Text provided =>
▼
# brisquit rub....too much peppercorn?!?



## beano (Jul 15, 2013)

Hello all, I smoked my first brisquit this weekend and thought I absolutely nailed it to hear feedback that my rub I used - eat barbecue-  had too many peppercorns in it. Anyone have a rub they recommend that's a little tamer Or something to add to the rub to calm it down a bit. Thanks


----------



## smokinut (Jul 15, 2013)

First we need to hear what the recipe was before we can offer any real feedback. 

Sent from my Galaxy Nexus using Tapatalk 4 Beta


----------



## chef jimmyj (Jul 15, 2013)

Compare it to this, and yes post the Recipe...JJ

Bubba Beef Rub

2T Turbinado Sugar

2T Kosher Salt

2T Black Peppercorns

1T Coriander Seed

1T Dill Seed

1T Dry Minced Onion

1T Dry Minced Garlic

1tsp Allspice Berries

1tsp Mustard Seed

1tsp Dry Thyme Leaves

3 Bay Leaves, crumbled

1tsp Juniper Berries 

Add Cayenne if heat is desired.

All Spices are Whole and are toasted in a dry pan over Medium heat until fragrant. The Garlic and Onion do not need to be toasted.

Let the Spices cool then Grind in a cheapo Coffee Grinder until slightly less than Coarse. Mix with the Salt and Sugar. Store in an air tight container. Makes about a Half cup.


----------



## themule69 (Jul 15, 2013)

As always JJ
	

	
	
		
		



		
			






Happy smoken.

David


----------



## beano (Jul 15, 2013)
▲
Goal 1 =>
Answer these questions about the forum thread:
(a) Which rub did the first poster use on the brisket?
(b) How much kosher salt goes into the Bubba Beef Rub?
(c) Which ingredients of the Bubba Beef Rub do not need to be toasted?

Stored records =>
▼
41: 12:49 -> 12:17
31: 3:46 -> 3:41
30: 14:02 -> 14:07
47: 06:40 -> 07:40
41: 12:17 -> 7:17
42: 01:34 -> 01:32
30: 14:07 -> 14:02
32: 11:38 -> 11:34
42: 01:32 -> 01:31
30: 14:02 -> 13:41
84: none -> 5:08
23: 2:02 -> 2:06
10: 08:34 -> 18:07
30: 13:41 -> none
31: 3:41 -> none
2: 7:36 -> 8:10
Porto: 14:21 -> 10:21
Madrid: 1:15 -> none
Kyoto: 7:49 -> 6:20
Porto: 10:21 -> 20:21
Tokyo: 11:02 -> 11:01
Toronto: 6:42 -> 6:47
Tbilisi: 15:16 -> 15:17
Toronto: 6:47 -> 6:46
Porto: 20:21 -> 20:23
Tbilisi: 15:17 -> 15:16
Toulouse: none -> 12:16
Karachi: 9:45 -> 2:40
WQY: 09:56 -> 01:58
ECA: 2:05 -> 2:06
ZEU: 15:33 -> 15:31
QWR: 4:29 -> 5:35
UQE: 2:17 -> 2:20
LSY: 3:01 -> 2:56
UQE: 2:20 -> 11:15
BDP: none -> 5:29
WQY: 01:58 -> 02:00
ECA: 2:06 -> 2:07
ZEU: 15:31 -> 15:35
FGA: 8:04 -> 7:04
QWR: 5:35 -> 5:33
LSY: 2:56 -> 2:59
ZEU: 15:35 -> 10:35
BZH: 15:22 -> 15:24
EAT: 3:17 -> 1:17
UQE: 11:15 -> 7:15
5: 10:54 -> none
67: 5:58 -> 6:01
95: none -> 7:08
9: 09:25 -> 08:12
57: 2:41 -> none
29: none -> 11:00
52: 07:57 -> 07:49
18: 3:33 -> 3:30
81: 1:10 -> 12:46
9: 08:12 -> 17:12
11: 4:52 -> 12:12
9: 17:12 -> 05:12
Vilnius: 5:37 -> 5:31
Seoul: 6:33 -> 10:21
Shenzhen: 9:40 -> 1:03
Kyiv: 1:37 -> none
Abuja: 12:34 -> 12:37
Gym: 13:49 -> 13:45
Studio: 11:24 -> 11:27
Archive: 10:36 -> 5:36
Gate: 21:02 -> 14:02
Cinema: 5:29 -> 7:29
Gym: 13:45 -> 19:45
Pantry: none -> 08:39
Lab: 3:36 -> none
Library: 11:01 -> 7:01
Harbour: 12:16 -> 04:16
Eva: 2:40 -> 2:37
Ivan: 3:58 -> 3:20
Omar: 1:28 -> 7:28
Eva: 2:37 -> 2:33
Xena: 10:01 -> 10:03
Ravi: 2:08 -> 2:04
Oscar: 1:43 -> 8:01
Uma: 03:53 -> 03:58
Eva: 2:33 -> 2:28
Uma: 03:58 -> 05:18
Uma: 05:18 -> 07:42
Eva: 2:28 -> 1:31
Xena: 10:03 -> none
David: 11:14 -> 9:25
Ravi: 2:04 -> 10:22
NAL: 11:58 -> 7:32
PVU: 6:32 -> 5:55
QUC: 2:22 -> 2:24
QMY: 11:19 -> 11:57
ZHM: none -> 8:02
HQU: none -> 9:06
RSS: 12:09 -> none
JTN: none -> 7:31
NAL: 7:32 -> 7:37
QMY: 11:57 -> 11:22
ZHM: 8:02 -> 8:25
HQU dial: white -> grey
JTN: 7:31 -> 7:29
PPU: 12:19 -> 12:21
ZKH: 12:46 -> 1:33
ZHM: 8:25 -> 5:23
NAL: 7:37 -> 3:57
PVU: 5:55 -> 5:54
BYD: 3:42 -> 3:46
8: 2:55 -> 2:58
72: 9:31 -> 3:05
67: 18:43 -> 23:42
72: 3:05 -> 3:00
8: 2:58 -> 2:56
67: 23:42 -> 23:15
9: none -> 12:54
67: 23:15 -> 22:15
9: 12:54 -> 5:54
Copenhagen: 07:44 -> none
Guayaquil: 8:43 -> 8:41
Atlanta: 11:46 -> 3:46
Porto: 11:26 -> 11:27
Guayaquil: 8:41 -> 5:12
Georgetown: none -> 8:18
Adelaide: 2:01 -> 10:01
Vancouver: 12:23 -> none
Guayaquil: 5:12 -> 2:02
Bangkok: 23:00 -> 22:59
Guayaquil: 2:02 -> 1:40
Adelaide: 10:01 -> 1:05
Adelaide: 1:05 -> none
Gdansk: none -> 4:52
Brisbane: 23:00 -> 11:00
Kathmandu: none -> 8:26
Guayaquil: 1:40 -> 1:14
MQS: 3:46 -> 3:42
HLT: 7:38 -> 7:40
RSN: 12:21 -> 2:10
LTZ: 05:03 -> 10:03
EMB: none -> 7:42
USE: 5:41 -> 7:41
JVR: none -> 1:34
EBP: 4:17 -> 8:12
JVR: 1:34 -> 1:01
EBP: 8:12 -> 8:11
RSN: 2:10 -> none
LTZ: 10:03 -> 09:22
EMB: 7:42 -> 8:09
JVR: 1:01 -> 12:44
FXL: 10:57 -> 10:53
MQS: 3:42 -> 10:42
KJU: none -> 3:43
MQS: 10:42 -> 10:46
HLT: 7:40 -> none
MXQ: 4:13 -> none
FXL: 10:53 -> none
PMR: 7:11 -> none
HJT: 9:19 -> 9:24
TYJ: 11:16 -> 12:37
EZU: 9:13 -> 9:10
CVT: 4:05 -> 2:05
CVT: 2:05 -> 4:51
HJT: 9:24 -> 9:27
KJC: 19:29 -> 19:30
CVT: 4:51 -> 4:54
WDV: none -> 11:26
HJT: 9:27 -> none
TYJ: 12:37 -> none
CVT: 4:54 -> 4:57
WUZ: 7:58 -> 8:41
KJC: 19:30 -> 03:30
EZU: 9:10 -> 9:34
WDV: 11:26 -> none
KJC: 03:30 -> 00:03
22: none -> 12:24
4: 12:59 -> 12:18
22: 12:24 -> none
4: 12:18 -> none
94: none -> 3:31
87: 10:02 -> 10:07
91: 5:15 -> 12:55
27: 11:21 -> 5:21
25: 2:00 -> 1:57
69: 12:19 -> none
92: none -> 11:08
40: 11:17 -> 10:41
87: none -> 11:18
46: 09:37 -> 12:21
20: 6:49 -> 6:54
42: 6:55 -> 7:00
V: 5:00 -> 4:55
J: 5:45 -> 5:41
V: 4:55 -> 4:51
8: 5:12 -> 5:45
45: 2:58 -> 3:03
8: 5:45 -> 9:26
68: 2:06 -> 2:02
▲
Goal 2 => Rewrite the records from their start through the line containing "David: 11:14 -> 9:25", substituting "Lisbon" for "Porto" and leaving everything else unchanged. Give only those lines.

Exercise output 1 =>
(a) Eat barbecue.
(b) 2T.
(c) The garlic and the onion.

Exercise output 2 =>
41: 12:49 -> 12:17
31: 3:46 -> 3:41
30: 14:02 -> 14:07
47: 06:40 -> 07:40
41: 12:17 -> 7:17
42: 01:34 -> 01:32
30: 14:07 -> 14:02
32: 11:38 -> 11:34
42: 01:32 -> 01:31
30: 14:02 -> 13:41
84: none -> 5:08
23: 2:02 -> 2:06
10: 08:34 -> 18:07
30: 13:41 -> none
31: 3:41 -> none
2: 7:36 -> 8:10
Lisbon: 14:21 -> 10:21
Madrid: 1:15 -> none
Kyoto: 7:49 -> 6:20
Lisbon: 10:21 -> 20:21
Tokyo: 11:02 -> 11:01
Toronto: 6:42 -> 6:47
Tbilisi: 15:16 -> 15:17
Toronto: 6:47 -> 6:46
Lisbon: 20:21 -> 20:23
Tbilisi: 15:17 -> 15:16
Toulouse: none -> 12:16
Karachi: 9:45 -> 2:40
WQY: 09:56 -> 01:58
ECA: 2:05 -> 2:06
ZEU: 15:33 -> 15:31
QWR: 4:29 -> 5:35
UQE: 2:17 -> 2:20
LSY: 3:01 -> 2:56
UQE: 2:20 -> 11:15
BDP: none -> 5:29
WQY: 01:58 -> 02:00
ECA: 2:06 -> 2:07
ZEU: 15:31 -> 15:35
FGA: 8:04 -> 7:04
QWR: 5:35 -> 5:33
LSY: 2:56 -> 2:59
ZEU: 15:35 -> 10:35
BZH: 15:22 -> 15:24
EAT: 3:17 -> 1:17
UQE: 11:15 -> 7:15
5: 10:54 -> none
67: 5:58 -> 6:01
95: none -> 7:08
9: 09:25 -> 08:12
57: 2:41 -> none
29: none -> 11:00
52: 07:57 -> 07:49
18: 3:33 -> 3:30
81: 1:10 -> 12:46
9: 08:12 -> 17:12
11: 4:52 -> 12:12
9: 17:12 -> 05:12
Vilnius: 5:37 -> 5:31
Seoul: 6:33 -> 10:21
Shenzhen: 9:40 -> 1:03
Kyiv: 1:37 -> none
Abuja: 12:34 -> 12:37
Gym: 13:49 -> 13:45
Studio: 11:24 -> 11:27
Archive: 10:36 -> 5:36
Gate: 21:02 -> 14:02
Cinema: 5:29 -> 7:29
Gym: 13:45 -> 19:45
Pantry: none -> 08:39
Lab: 3:36 -> none
Library: 11:01 -> 7:01
Harbour: 12:16 -> 04:16
Eva: 2:40 -> 2:37
Ivan: 3:58 -> 3:20
Omar: 1:28 -> 7:28
Eva: 2:37 -> 2:33
Xena: 10:01 -> 10:03
Ravi: 2:08 -> 2:04
Oscar: 1:43 -> 8:01
Uma: 03:53 -> 03:58
Eva: 2:33 -> 2:28
Uma: 03:58 -> 05:18
Uma: 05:18 -> 07:42
Eva: 2:28 -> 1:31
Xena: 10:03 -> none
David: 11:14 -> 9:25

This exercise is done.